Tanpa sadar air mata itu kembali keluar, gejolak emosi yang tercampur aduk di dalam dirinya.

"Kau tak mengerti." Anak kecil itu memandang datar. "Apa kau pikir kematian adalah akhirnya?Tidak..kau akan menjalani kekejaman yang akan menghancurkanmu lebih dari ini...kau akan menyesalinya disetiap detiknya, kau ingin kembali tapi kau tak akan pernah bisa. Yang kau alami bahkan tak sepadan dengan kematian yang kau pilih."
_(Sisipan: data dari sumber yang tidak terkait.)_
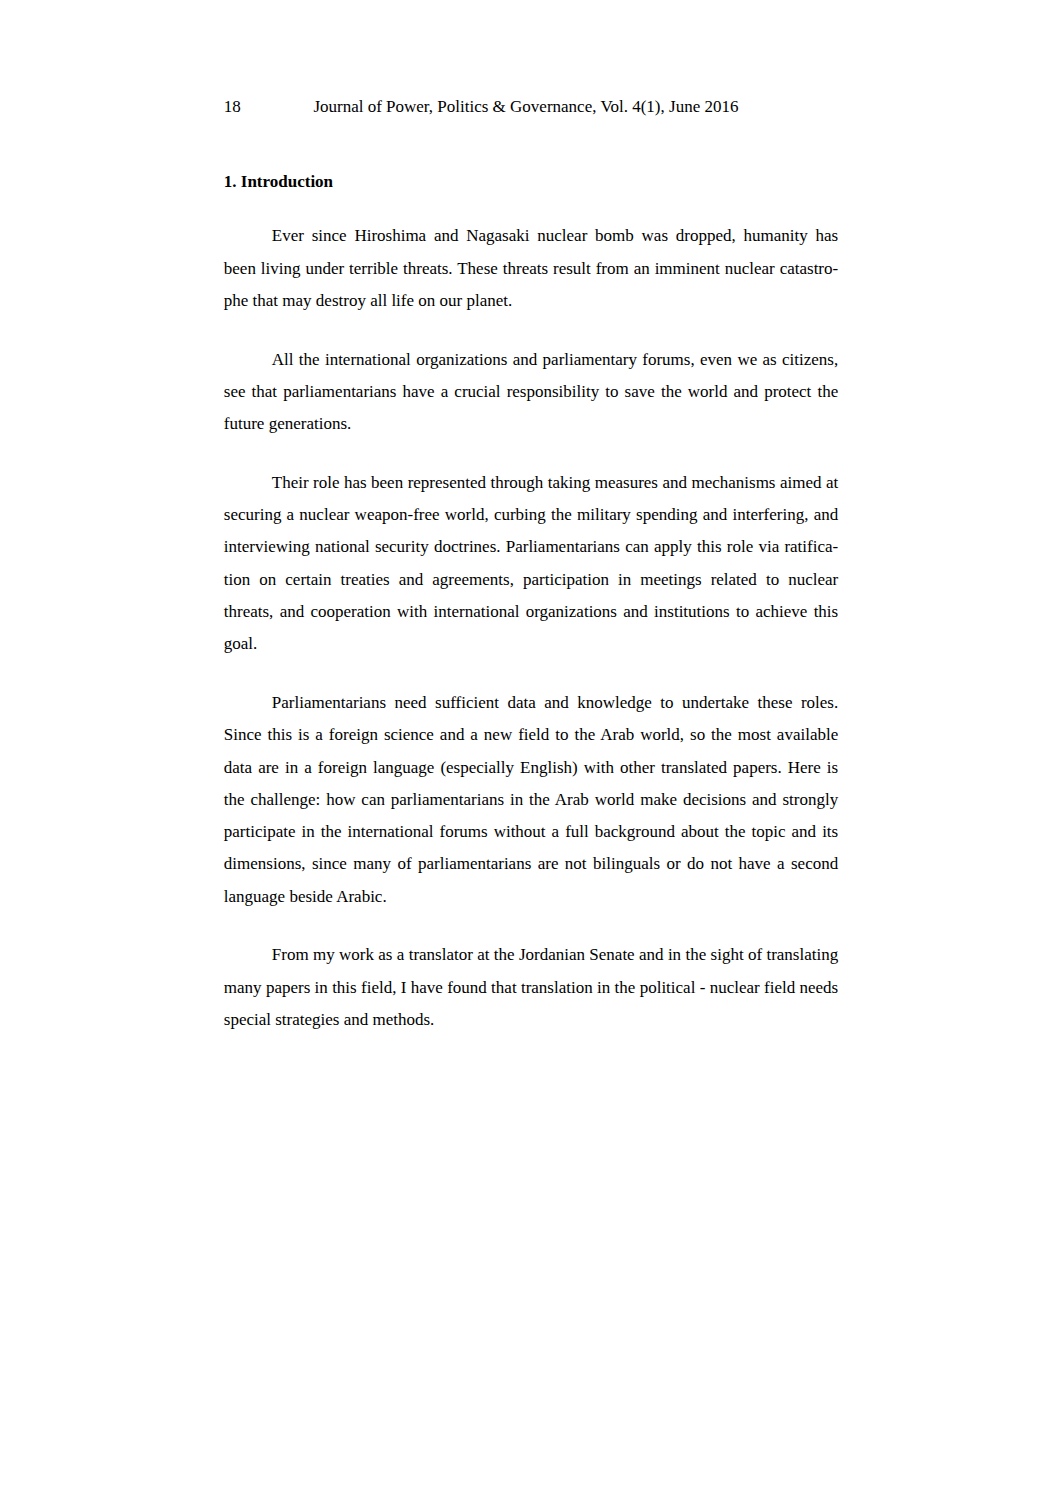18 Journal of Power, Politics & Governance, Vol. 4(1), June 2016
1. Introduction
Ever since Hiroshima and Nagasaki nuclear bomb was dropped, humanity has been living under terrible threats. These threats result from an imminent nuclear catastrophe that may destroy all life on our planet.
All the international organizations and parliamentary forums, even we as citizens, see that parliamentarians have a crucial responsibility to save the world and protect the future generations.
Their role has been represented through taking measures and mechanisms aimed at securing a nuclear weapon-free world, curbing the military spending and interfering, and interviewing national security doctrines. Parliamentarians can apply this role via ratification on certain treaties and agreements, participation in meetings related to nuclear threats, and cooperation with international organizations and institutions to achieve this goal.
Parliamentarians need sufficient data and knowledge to undertake these roles. Since this is a foreign science and a new field to the Arab world, so the most available data are in a foreign language (especially English) with other translated papers. Here is the challenge: how can parliamentarians in the Arab world make decisions and strongly participate in the international forums without a full background about the topic and its dimensions, since many of parliamentarians are not bilinguals or do not have a second language beside Arabic.
From my work as a translator at the Jordanian Senate and in the sight of translating many papers in this field, I have found that translation in the political - nuclear field needs special strategies and methods.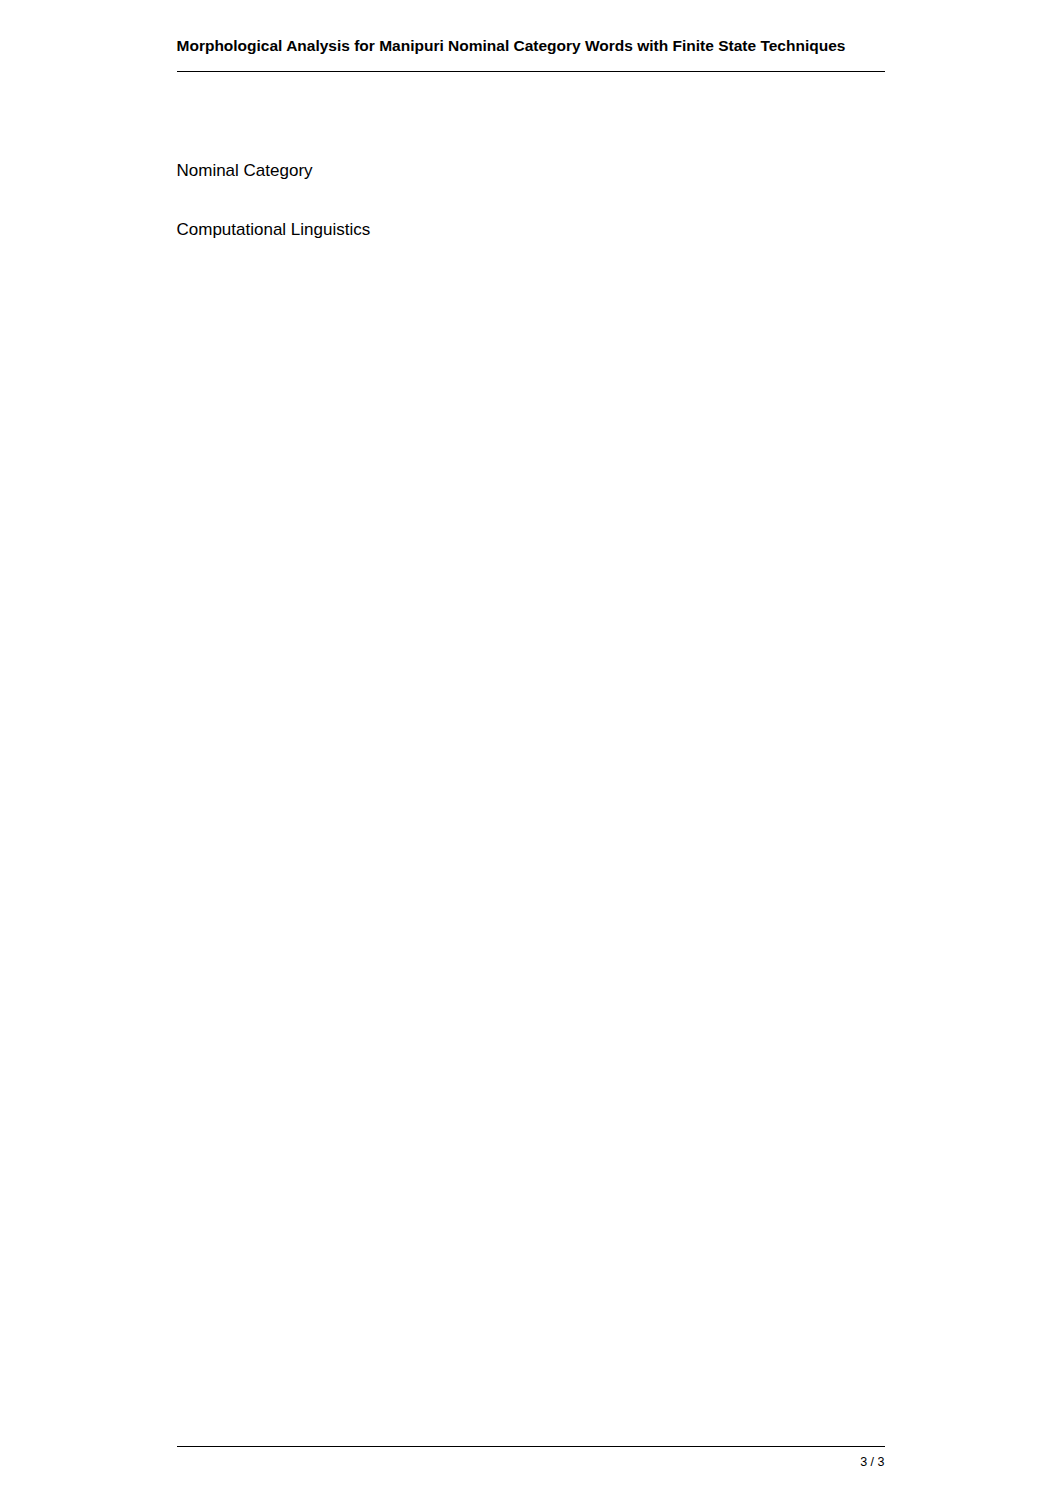Morphological Analysis for Manipuri Nominal Category Words with Finite State Techniques
Nominal Category
Computational Linguistics
3 / 3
"Kau merasa tak adil karena ibumu bahkan meninggalkanmu? Jutaan orang pun mengalami hal yang sama. Kau tersiksa dengan hidup sebatang kara? Bahkan ada yang menjalani hidupnya jauh lebih berat dari pada dirimu. Kau ingin mati karena orang-orang yang kau cintai direnggut darimu? Semua orang jugaakan meraskannya, kehilangan orang yang dicintai" Anak kecil itu menghela nafas. "Banyak orang yang juga mengalami takdir buruk dalam hidupnya, tapi mereka tetap menjalaninya dengan kesabaran. Pada akhirnya mereka akan mendapatkan kebahagiaan, itulah harga dari kesabaran"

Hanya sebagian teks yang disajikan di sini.